The air around my head feels warmer and heavier. To alleviate the discomfort I touch the back of my neck, scratching at my hairline.
Sometime in the next hour or so, Marcus and Evelyn will be on the screens. Suddenly I know that I can’t watch.
So even though I don’t really want to let a stranger examine the puzzle pieces that make up my existence, I say, “Sure. I’ll do it.”
“Great,” she says, and she eats another pinch of my muffin. A piece of hair falls into her eyes, and I am brushing it back before she even notices it. She covers my hand with her own, which is warm and strong, and the corners of her mouth curl into a smile.
The door opens, admitting a young man with slanted, angular eyes and black hair.
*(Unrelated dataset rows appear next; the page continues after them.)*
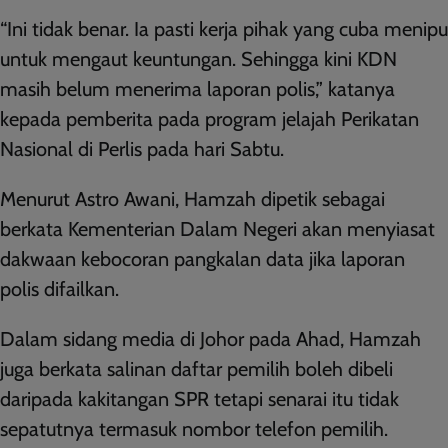
“Ini tidak benar. Ia pasti kerja pihak yang cuba menipu
untuk mengaut keuntungan. Sehingga kini KDN
masih belum menerima laporan polis,” katanya
kepada pemberita pada program jelajah Perikatan
Nasional di Perlis pada hari Sabtu.
Menurut Astro Awani, Hamzah dipetik sebagai
berkata Kementerian Dalam Negeri akan menyiasat
dakwaan kebocoran pangkalan data jika laporan
polis difailkan.
Dalam sidang media di Johor pada Ahad, Hamzah
juga berkata salinan daftar pemilih boleh dibeli
daripada kakitangan SPR tetapi senarai itu tidak
sepatutnya termasuk nombor telefon pemilih.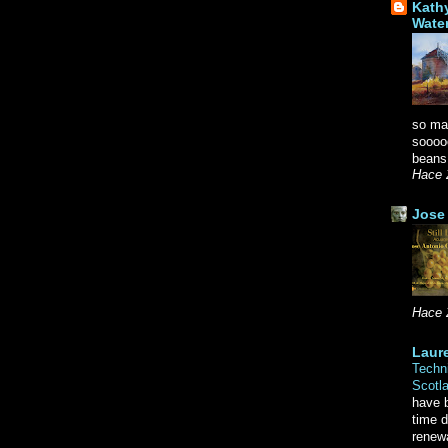
Kath
Wate
so ma
soooo
beans.
Hace 
Jose 
Hace 
Laure
Techni
Scotl
have b
time d
renewa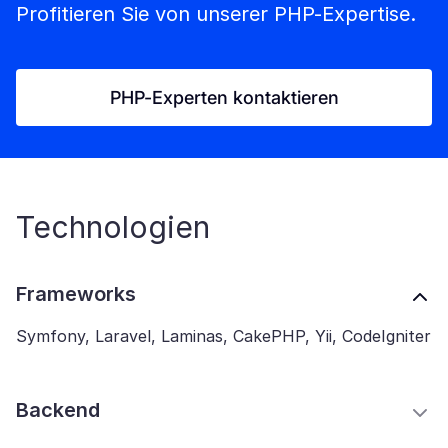
Profitieren Sie von unserer PHP-Expertise.
PHP-Experten kontaktieren
Technologien
Frameworks
Symfony, Laravel, Laminas, CakePHP, Yii, CodeIgniter
Backend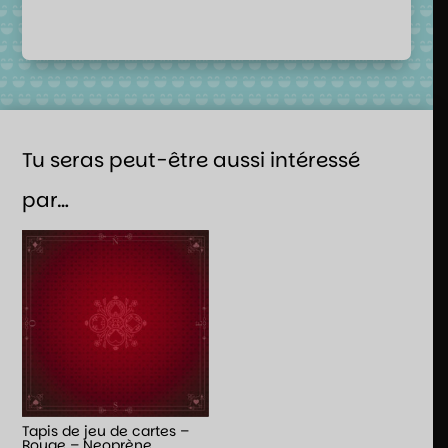
Tu seras peut-être aussi intéressé
par…
Tapis de jeu de cartes –
Rouge – Neoprène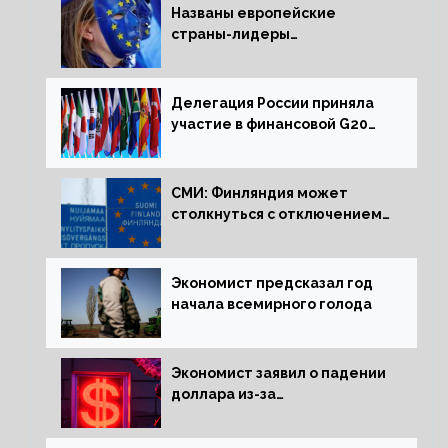
Названы европейские
страны-лидеры
по заморозке российских
активов
Делегация России приняла
участие в финансовой G20
в составе Минфина и ЦБ
СМИ: Финляндия может
столкнуться с отключением
электроэнергии зимой
Экономист предсказал год
начала всемирного голода
Экономист заявил о падении
доллара из-за
антироссийских санкций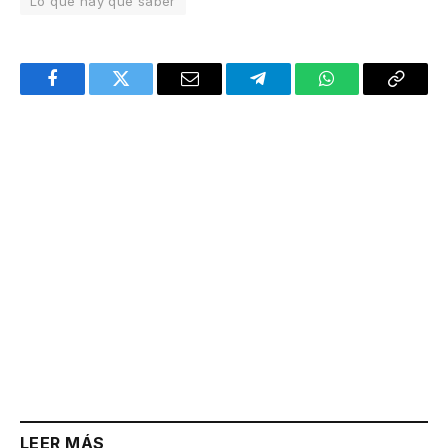
Lo que hay que saber
Facebook
Twitter
Email
Telegram
WhatsApp
Copy
Link
LEER MÁS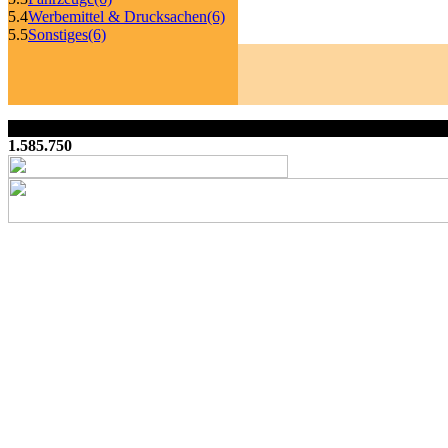
5.4
Werbemittel & Drucksachen
(6)
5.5
Sonstiges
(6)
1.585.750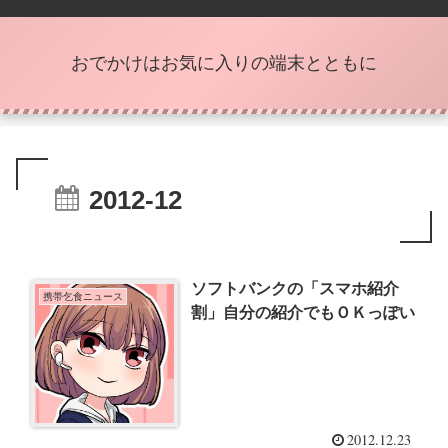
おでかけはお気に入りの端末とともに
2012-12
ソフトバンクの「スマホ紹介
携帯乞食ニュース
割」自分の紹介でもＯＫっぽい
2012.12.23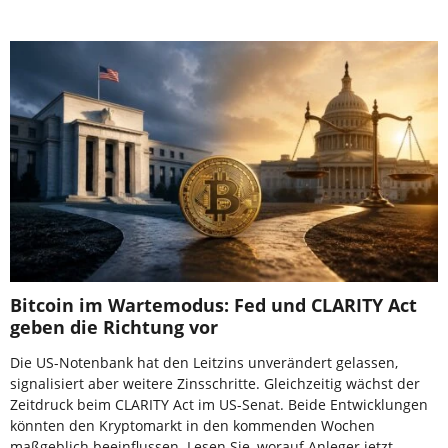
Bitcoin im Wartemodus: Fed und CLARITY Act
geben die Richtung vor
Die US-Notenbank hat den Leitzins unverändert gelassen,
signalisiert aber weitere Zinsschritte. Gleichzeitig wächst der
Zeitdruck beim CLARITY Act im US-Senat. Beide Entwicklungen
könnten den Kryptomarkt in den kommenden Wochen
maßgeblich beeinflussen. Lesen Sie, worauf Anleger jetzt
I recognize him immediately as George Wu, Tori’s younger brother. “Georgie” was the name she called him.
He smiles a giddy smile, and I feel the urge to back away, to put more space between me and his impending grief.
“I just got back,” he says, breathless. “They told me my sister set out with you guys, and—”
Tris and I exchange a troubled look. All around us, the others are noticing George by the door and going quiet, the same kind of quiet you hear at an Abnegation funeral. Even Peter, who I would expect to crave other people’s pain, looks bewildered, shifting his hands from his waist to his pockets and back again.
“And . . .” George begins again. “Why are you all looking at me like that?”
Cara steps forward, about to bear the bad news, but I can’t imagine Cara sharing it well, so I get up, talking over her.